He's Not So Tough

Native American author Sherman Alexie is breaking down stereotypes.

Listen up, people: Forget you ever believed in the stereotype of the stone-faced Indian right now, this instant. Sherman Alexiewill have none of that, and he's entitled. One of modern literature's most talented and committed newcomers, the Spokane Indian fiction writer can shatter that stoic mug with a single paragraph. His is the kind of writing that reveals human layers in a remarkable and realistic way, instantaneously exposing facets both deeply sad and uproariously funny -- just like that.

And he's on a roll. Alexie's new short-story collection, The Toughest Indian in the World, is so deftly human in tone that you'd be hard-pressed to find fault with his targets. So leave him alone. The stories, which deposit people from different cultures and subcultures into difficult situations with almost deliberate force -- Indians with whites, assimilated Indians with non-assimilated Indians and so forth -- are the only arrows he'll ever shoot through your heart, with a willfulness that intends only to educate.

"I really tried in this book to get white readers off my back about that, but they still talk like I don't like them," Alexie says. His critics, who've been after his scalp since he teased them all so purposefully with his polemic thriller Indian Killer, still don't seem to get the joke. "It's so funny. I don't know where that comes from, except that maybe my jokes don't play well in print," the author notes. "Actually, I'm very funny -- that's what people miss. Whatever group a person belongs to, those are the only jokes they hear, without fail. But I make fun of everyone -- I'm an equal-opportunity offender. I believe we're all fulla shit."

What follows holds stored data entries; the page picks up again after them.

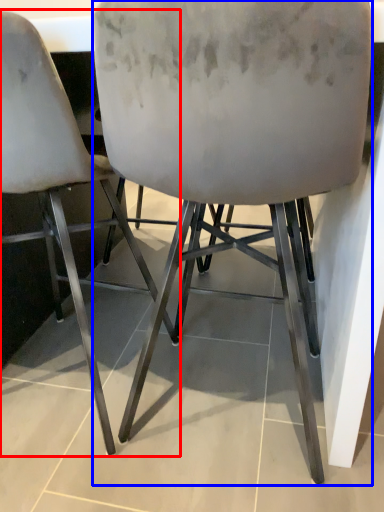
Question: Which of the following is the farthest to the observer, chair (highlighted by a red box) or chair (highlighted by a blue box)?

Choices:
 (A) chair
 (B) chair

Answer: (A)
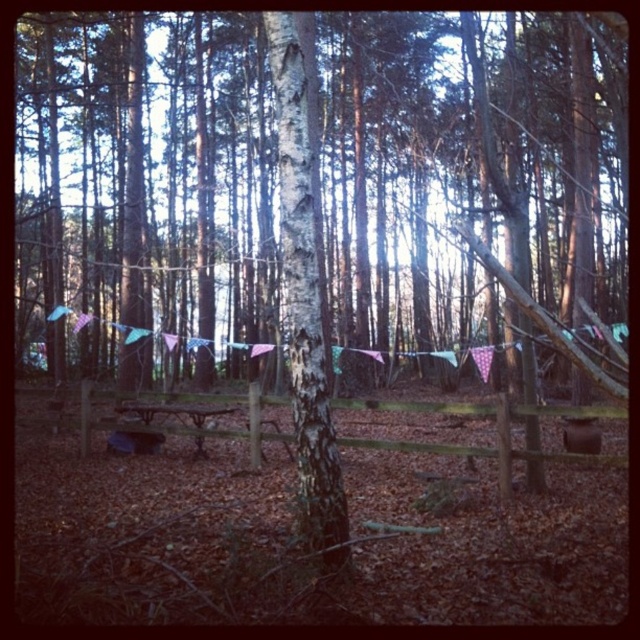
Which of these two, white bark tree at center or wooden picnic table at center, stands shorter?

With less height is wooden picnic table at center.

Measure the distance from white bark tree at center to wooden picnic table at center.

white bark tree at center is 6.42 meters from wooden picnic table at center.

Is point (310, 244) farther from camera compared to point (157, 403)?

That is False.

The width and height of the screenshot is (640, 640). What are the coordinates of `white bark tree at center` in the screenshot? It's located at coord(305,301).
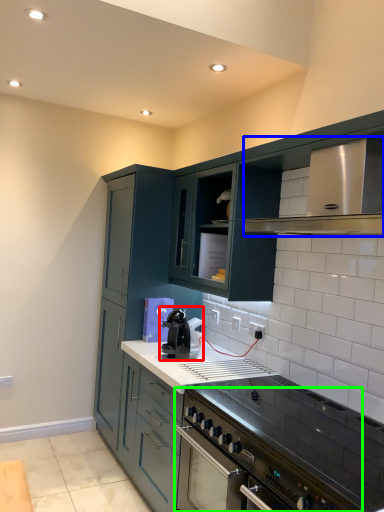
Question: Which is nearer to the home appliance (highlighted by a red box)? vent (highlighted by a blue box) or kitchen appliance (highlighted by a green box).

Choices:
 (A) vent
 (B) kitchen appliance

Answer: (B)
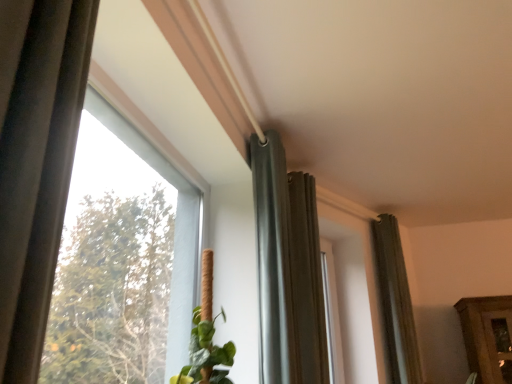
Question: From a real-world perspective, is dark gray fabric curtain at center, the first curtain when ordered from left to right, physically below matte gray curtain at center, the 2th curtain when ordered from left to right?

Choices:
 (A) no
 (B) yes

Answer: (A)

Question: Is dark gray fabric curtain at center, the first curtain when ordered from left to right, not inside matte gray curtain at center, which appears as the 2th curtain when viewed from the front?

Choices:
 (A) yes
 (B) no

Answer: (A)

Question: Considering the relative sizes of dark gray fabric curtain at center, the 3th curtain when ordered from back to front, and matte gray curtain at center, which appears as the 2th curtain when viewed from the front, in the image provided, is dark gray fabric curtain at center, the 3th curtain when ordered from back to front, thinner than matte gray curtain at center, which appears as the 2th curtain when viewed from the front,?

Choices:
 (A) yes
 (B) no

Answer: (A)

Question: Considering the relative sizes of dark gray fabric curtain at center, positioned as the third curtain in right-to-left order, and matte gray curtain at center, the 2th curtain when ordered from left to right, in the image provided, is dark gray fabric curtain at center, positioned as the third curtain in right-to-left order, shorter than matte gray curtain at center, the 2th curtain when ordered from left to right,?

Choices:
 (A) no
 (B) yes

Answer: (B)

Question: Is the position of dark gray fabric curtain at center, which ranks as the 1th curtain in front-to-back order, less distant than that of matte gray curtain at center, which appears as the 2th curtain when viewed from the front?

Choices:
 (A) no
 (B) yes

Answer: (B)

Question: From the image's perspective, is dark gray fabric curtain at center, the first curtain when ordered from left to right, under matte gray curtain at center, the 2th curtain when ordered from left to right?

Choices:
 (A) no
 (B) yes

Answer: (A)

Question: Is dark gray fabric curtain at right, arranged as the 1th curtain when viewed from the right, at the left side of matte gray curtain at center, the 2th curtain when ordered from left to right?

Choices:
 (A) yes
 (B) no

Answer: (B)

Question: Is dark gray fabric curtain at right, arranged as the 1th curtain when viewed from the right, in front of matte gray curtain at center, which appears as the 2th curtain when viewed from the front?

Choices:
 (A) yes
 (B) no

Answer: (B)

Question: Could you tell me if dark gray fabric curtain at right, the 3th curtain viewed from the left, is facing matte gray curtain at center, which appears as the 2th curtain when viewed from the front?

Choices:
 (A) no
 (B) yes

Answer: (A)

Question: Does dark gray fabric curtain at right, arranged as the 1th curtain when viewed from the right, contain matte gray curtain at center, the second curtain when ordered from back to front?

Choices:
 (A) no
 (B) yes

Answer: (A)

Question: Is dark gray fabric curtain at right, which is the 1th curtain in back-to-front order, outside matte gray curtain at center, which appears as the 2th curtain when viewed from the front?

Choices:
 (A) no
 (B) yes

Answer: (B)

Question: Considering the relative sizes of dark gray fabric curtain at right, the 3th curtain viewed from the left, and matte gray curtain at center, the 2th curtain when ordered from left to right, in the image provided, is dark gray fabric curtain at right, the 3th curtain viewed from the left, shorter than matte gray curtain at center, the 2th curtain when ordered from left to right,?

Choices:
 (A) no
 (B) yes

Answer: (A)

The non-stony-faced Sherman Alexie.
The non-stony-faced Sherman Alexie.

How does Alexie find his knife-sharp, straightforward muse? Is it just honesty? "To quote Whitman: 'I contain the multitudes,'" he says. "I have a multiple personality. I write like I talk and live. There's a huge difference between art and artist, and I prefer it if my work is like me." And is it? "I figure I'm batting about .500." And does love conquer all? Or is there too much history in the way? "I don't know," Alexie admits. "I have no answers for anything -- but I hope I have some pretty good questions."

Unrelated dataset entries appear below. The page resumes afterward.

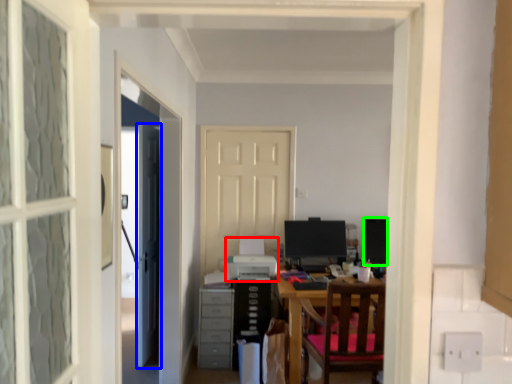
Question: Which is farther away from printer (highlighted by a red box)? door (highlighted by a blue box) or computer monitor (highlighted by a green box)?

Choices:
 (A) door
 (B) computer monitor

Answer: (B)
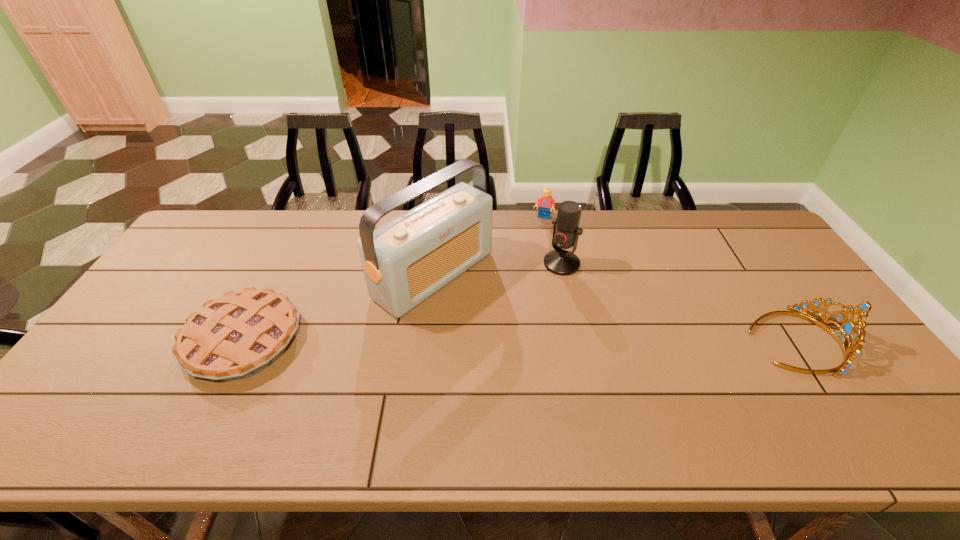
The width and height of the screenshot is (960, 540). I want to click on free space between the radio receiver and the third shortest object, so click(614, 308).

Identify the location of vacant space in between the leftmost object and the rightmost object. This screenshot has width=960, height=540. (519, 340).

Locate an element on the screen. The height and width of the screenshot is (540, 960). free space between the farthest object and the third tallest object is located at coordinates [669, 279].

I want to click on vacant space that is in between the rightmost object and the shortest object, so click(519, 340).

Locate an element on the screen. The width and height of the screenshot is (960, 540). object that stands as the fourth closest to the second tallest object is located at coordinates (236, 336).

Find the location of a particular element. Image resolution: width=960 pixels, height=540 pixels. object that is the fourth closest to the farthest object is located at coordinates (236, 336).

In order to click on vacant region that satisfies the following two spatial constraints: 1. on the front side of the farthest object; 2. on the left side of the fourth shortest object in this screenshot , I will do `click(551, 264)`.

Locate an element on the screen. The image size is (960, 540). vacant region that satisfies the following two spatial constraints: 1. on the front side of the microphone; 2. on the front-facing side of the rightmost object is located at coordinates (577, 341).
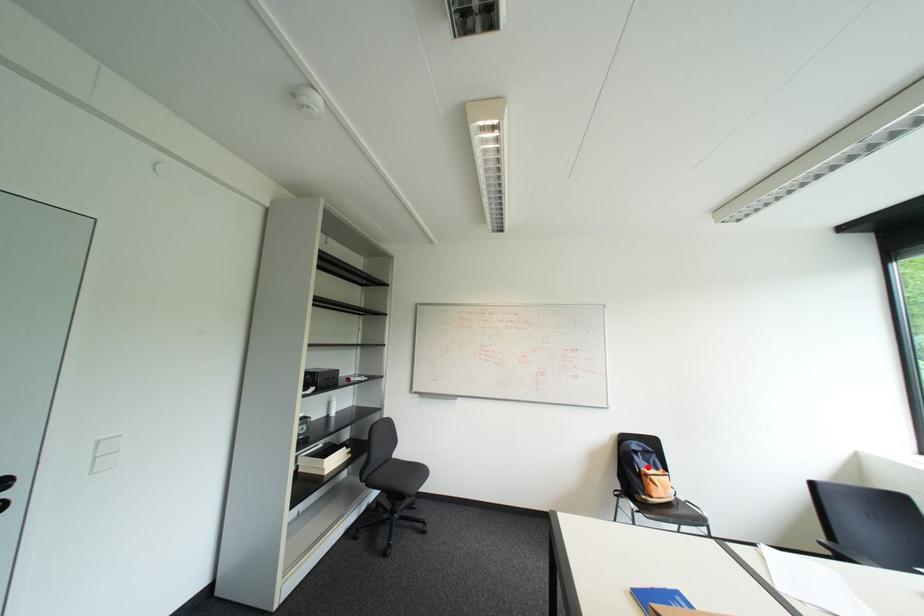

Alexie comes across as a Renaissance man, but insists he's just a writer: "If a plumber didn't fix pipes, he'd be unemployed. There's nothing I'd rather be doing. I live in an ideal world because I'm happy making a living doing what I love the most." Someday he'd like to coach high school basketball, though he doubts the field will make room for him in this sensitive millennium: "I'm an old-style coach, a yeller and screamer, the kind that challenges your manhood. Nowadays, there are all these sensitive new-age basketball players weeping, calling for their counselors."

He's broken into films, taking an active hand in creating Smoke Signals, with beautiful results, and is waiting for word from Hollywood on his proposed next project, a screen version of his first novel, Reservation Blues. Still, he'll never be an actor, though he thought about it fleetingly: "But I'm too big," he says. "I would look like the cyclops next to the other actors."

And anyone who's read his books knows he loves American music -- Robert Johnson and Hank Williams and Jimi Hendrix and just about anyone else who ever cranked out a seminal riff -- and he would give anything to join their pantheon. So what's Sherman Alexie -- a guy who longs to be a rock star but says he's too fat ("I'll never be a rock star. I will keep all my hair, though") -- listening to lately? At this instant, Deana Carter's "Did I Shave My Legs for This?" which he says he loves because it's so true, is on the CD player.

"In fact," claims Alexie, "I shaved my legs for this interview!" Well, so did I, Sherman. So did I.